Recent articles about the industrial exception in Engineering Dimensions prompt me to share my views.
With all due respect, we (PEO) have given an incomplete and simplistic depiction of the industrial exception situation to the press and may even have tended to trivialize it. It is not an issue of the design of guards and personnel safety on machines making widgets or “dangerous” common machine shop tools.
In Ontario, we have a large number of industrial employees, many of whom have the credentials to qualify for membership and do engineering as described by the Professional Engineers Act but shun membership. Engineering is also done by employees who would not be eligible for PEO membership. I would suggest that the vast majority of PEO members who work as employee engineers do so because membership gives them attractive resume credentials in the event they get “downsized.” Their jobs do not require membership and they work side by side with licensed and non-licensed folks doing the same work.
The reality is that large companies have internal engineering divisions and departments staffed with managers, supervisors and folks doing engineering that do not follow the practices and rigour that a Certificate of Authorization firm would if it did the exact same work for the “client” company for a fee. Does this protect the public? How, then, does PEO exercise its regulatory mandate? To my mind it does not and with the industrial exception it cannot.
Exempt in-house engineering is not limited to simple machinery and equipment to make products. One industry example: petroleum/petrochemical/refining involves the engineering of complex chemical processes, piping systems, safety shutdown systems, and systems that treat effluent or mitigate environmental impacts. If the standards, checks and procedures and qualifications (competence) in-house are less than those offered by an engineering firm offering the same services to that industry, public protection may well be compromised.

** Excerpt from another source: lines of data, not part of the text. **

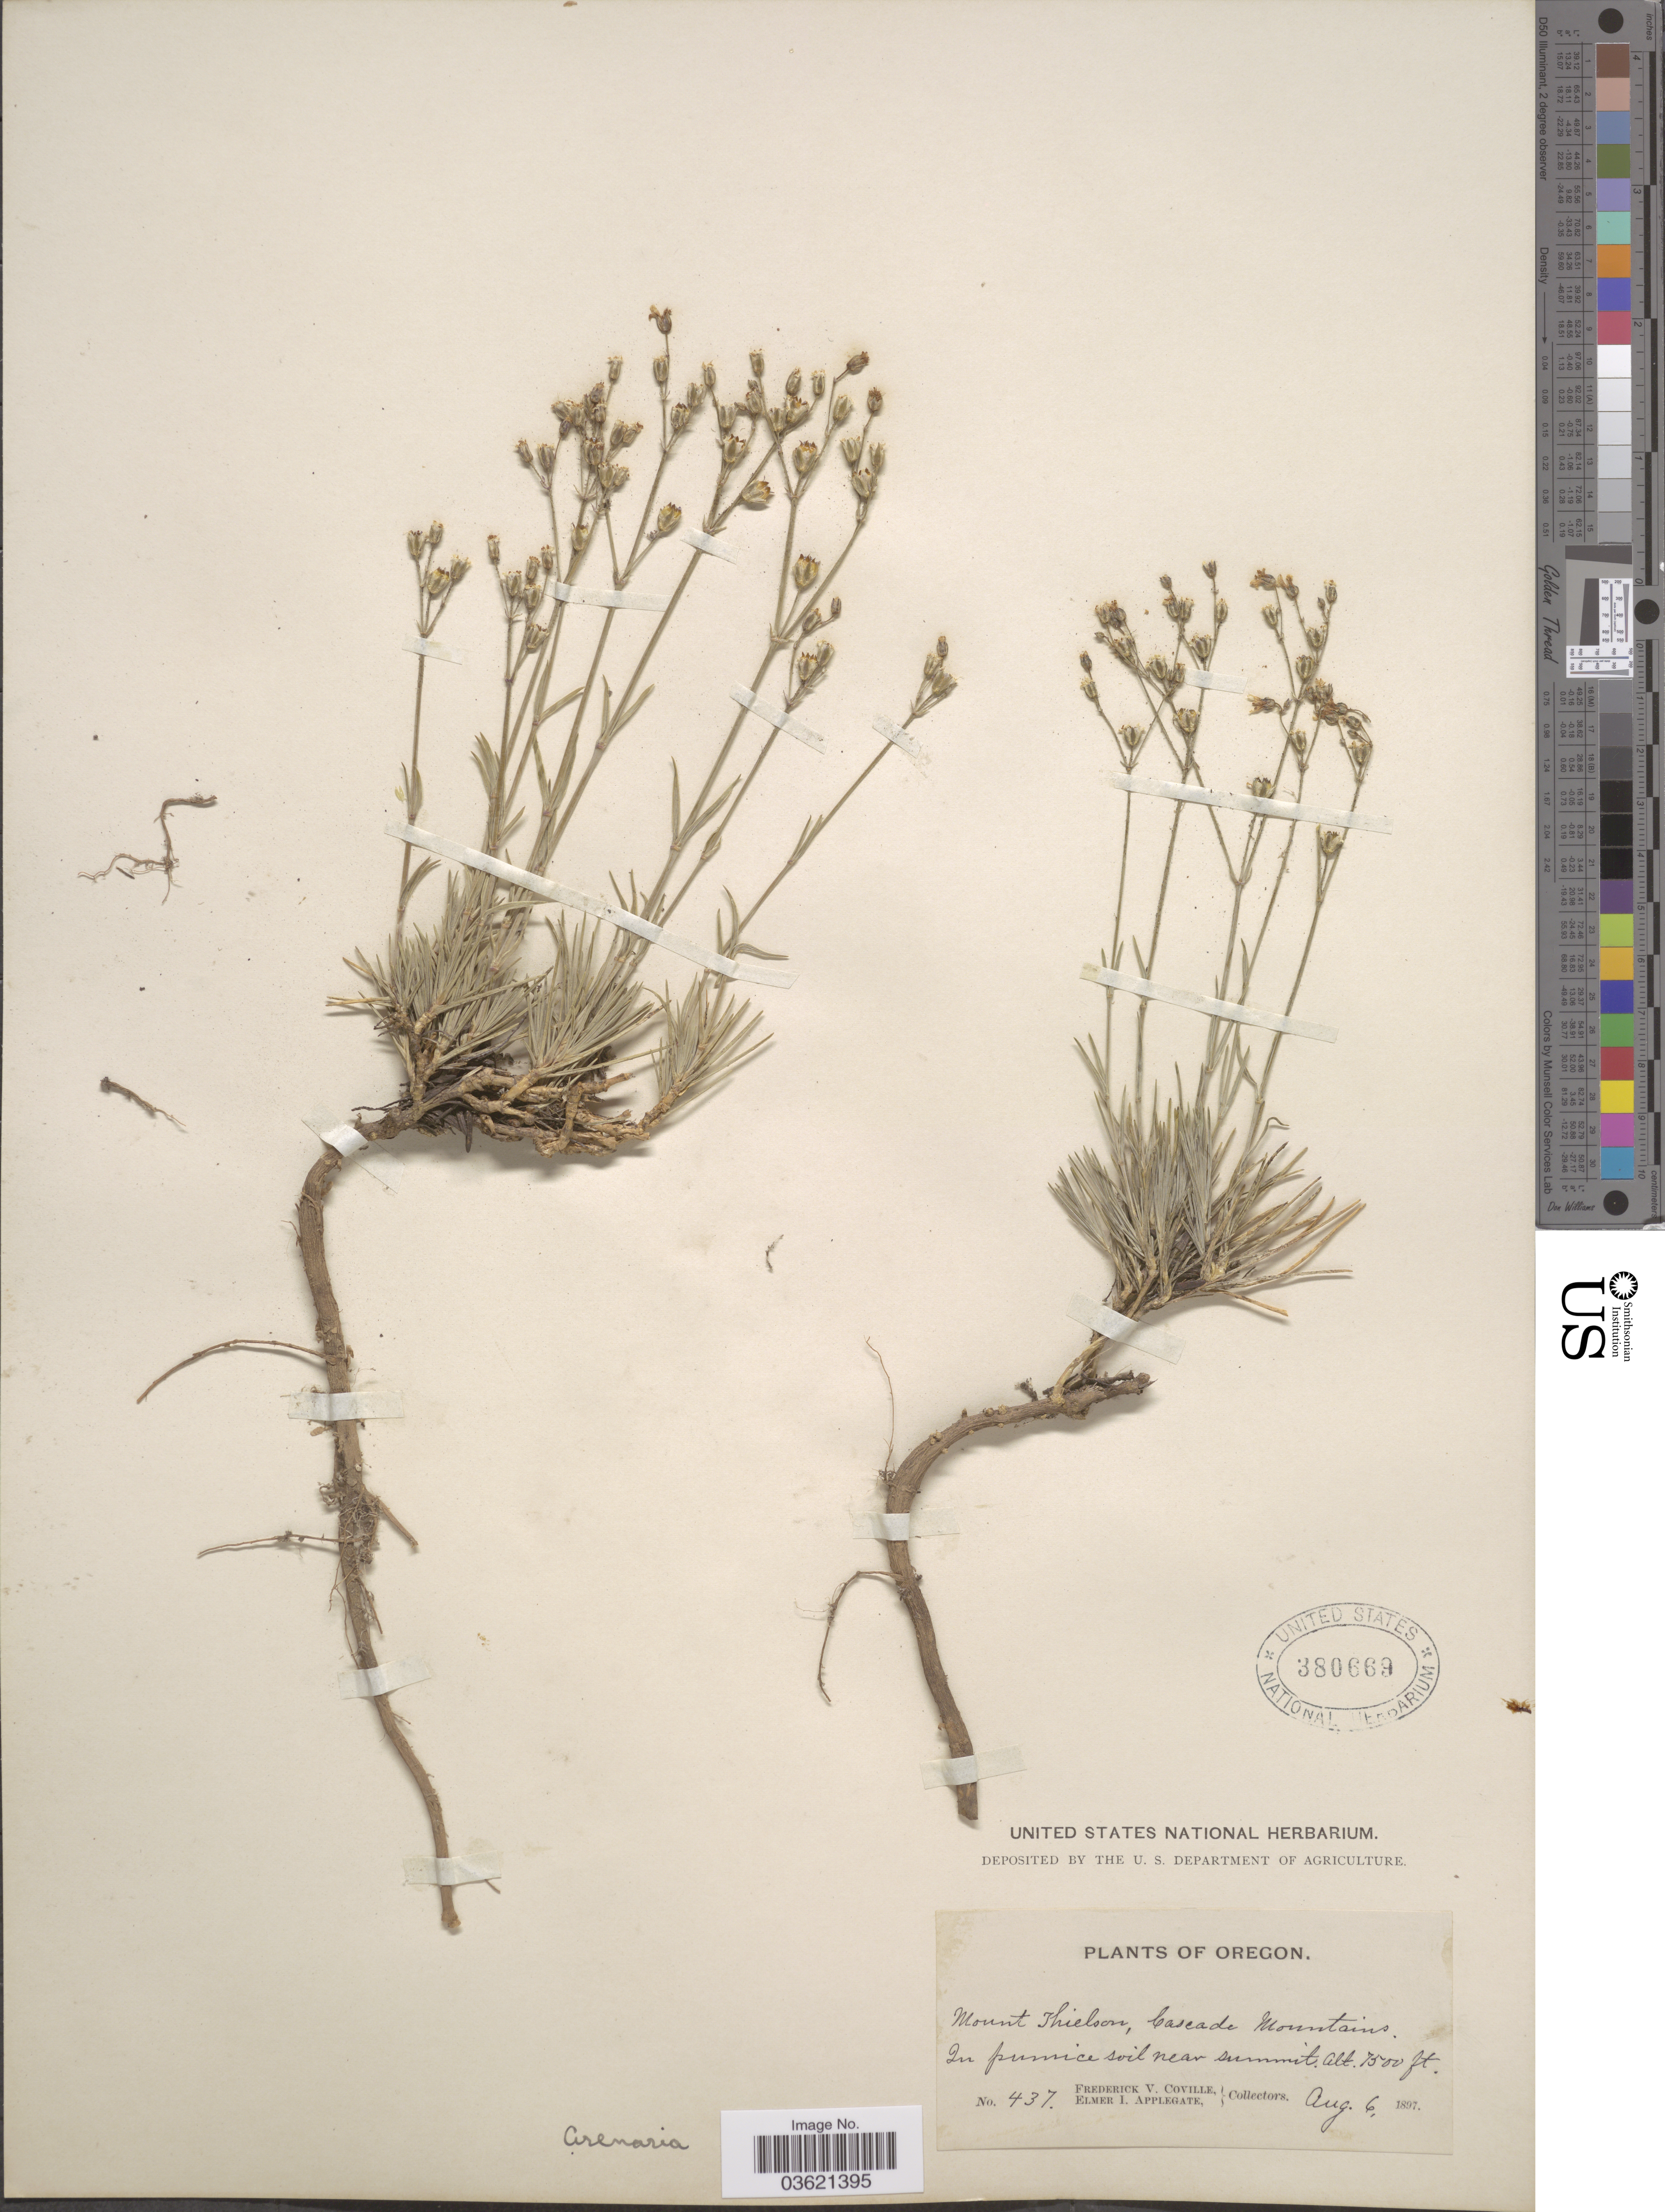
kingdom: Plantae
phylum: Tracheophyta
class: Magnoliopsida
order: Caryophyllales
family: Caryophyllaceae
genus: Arenaria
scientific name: Arenaria sp.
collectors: F. V. Coville & E. I. Applegate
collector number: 437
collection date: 1897-08-06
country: United States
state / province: Oregon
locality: Mount Thielson, Cascade Mountains. In pumice soil near summit.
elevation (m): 2286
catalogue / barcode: US 380669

With carbon tax and cap and trade regulations imminent, exempt folks will engineer changes to “their employer’s facilities.” How will PEO fulfill its mandate to protect the public? Perhaps PEO should concentrate on regulating, disciplining and assuring the competence of those individuals and firms that provide engineering services to the public and pass the responsibility for industrially exempt engineering to the province. After all, it is the province that has legislated the exception. PEO can then be called upon by the province as an advisor in this matter if they deem it necessary.